コンビニで夜食を買った帰り道。メッセージアプリが軽快な音を立てた。
『来月の同窓会、鏡花ちゃんはどうする?』
『ご飯がおいしい所みたいだし、久しぶりに会えると嬉しい』
幼馴染からの、同窓会の出欠確認だった。そういえば、高校の同窓会では幹事を任されていたのだったか。鏡花はもう一度、文面を読み、そこに書いてある『鏡花』という名前を見て。暫く、呼ばれていないなと、思わず、その場で蹲った。
「みんな、頑張って仕事してるんだろうなぁ……」
仕事が軌道にのって、生活も安定して。早い人だと、結婚しているかもしれない。
「私は……」
それに比べて、自分は。新しい家族を作るどころか、唯一の肉親すら支えることもできず。工場は吸収され、治療費も溜まらず、仕事は増えているのに昇進も昇級もない。
名前を呼んでくれる相手すら、いない。そんな生活をしていることが、酷く、惨めに思えた。じり、と胸の奥が焦げるように痛む。
少しの間、操作しないうちにスマホは画面が落ちてしまって。暗くなった画面に映った、ボサボサの髪と暗い中でもはっきりとわかる隈を見て。ゾンビみたいだと、鏡花は静かに落ち込んだ。
「……こんな状況で、行けるわけ、ないよね」
こんな見た目で、華やかな同窓会にはとても行けない。そもそも、参加する費用さえ、今の鏡花にとっては負担が大きい。でも、素直に伝えれば、幼馴染が心配するだろうから。
見たけど、忙しくて返事を忘れていた。そう言い訳をしようと、鏡花はそのままアプリを閉じる。もう、仕事には戻る気になれなくて、重い足を引きずり家に帰って、買った夜食もテーブルに放り投げ、引いたままの布団に倒れ込む。

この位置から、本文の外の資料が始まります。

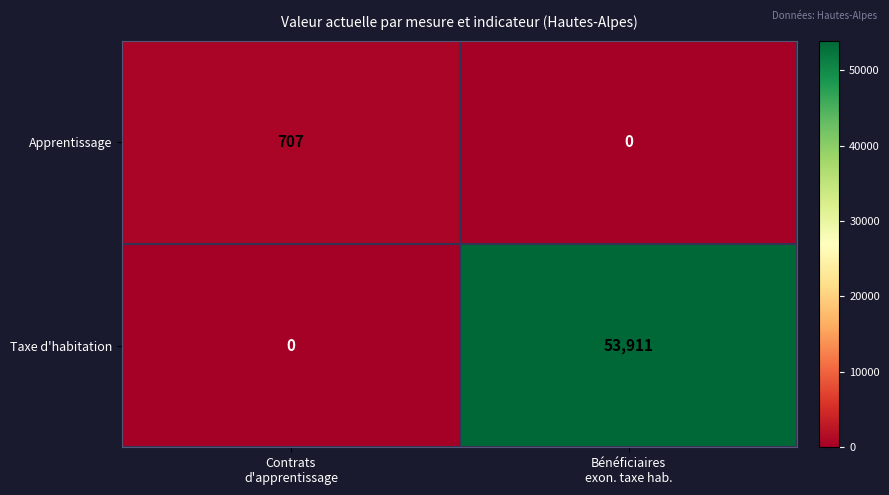

What is the difference between the highest and lowest values at Bénéficiaires
exon. taxe hab.?

53911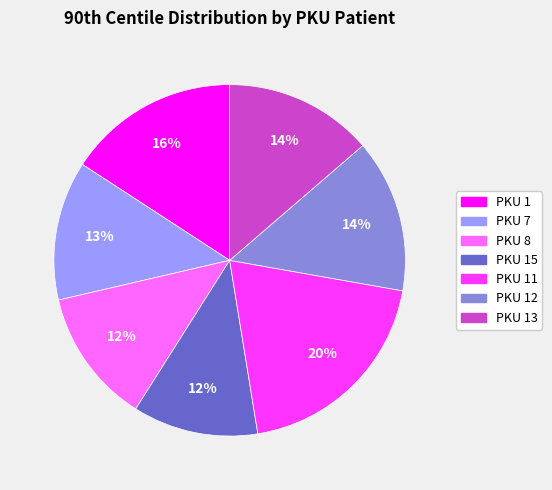

To the nearest percent, what is the difference between the largest and smallest slice percentages?

8%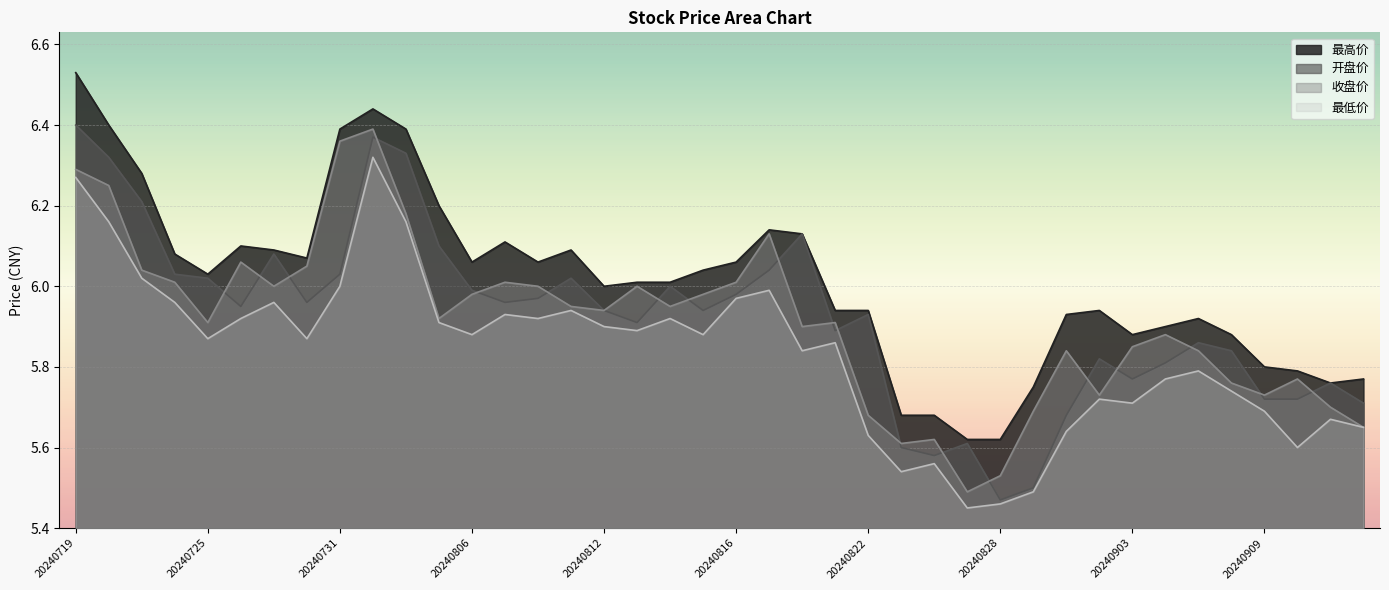

What is the value of the 最低价 point at the 21st from the left?

6.0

夜食、といってもゼリー飲料だ。腐りはしない。それにしても、最後に、ちゃんとご飯作ったの、いつだったっけ。
最近はお腹もすかないし、時間が無いからゼリー飲料ばかり食べている気がする。お金のためには、自炊した方が良いのは理解しているが、本当に時間が無い。何か、良い方法が無いかな。
少しの間、真面目に生活改善を考えていた鏡花だったが、過度の疲労で鈍った頭で改善案が思いつくはずもなく。その日も、泥のように眠りについた。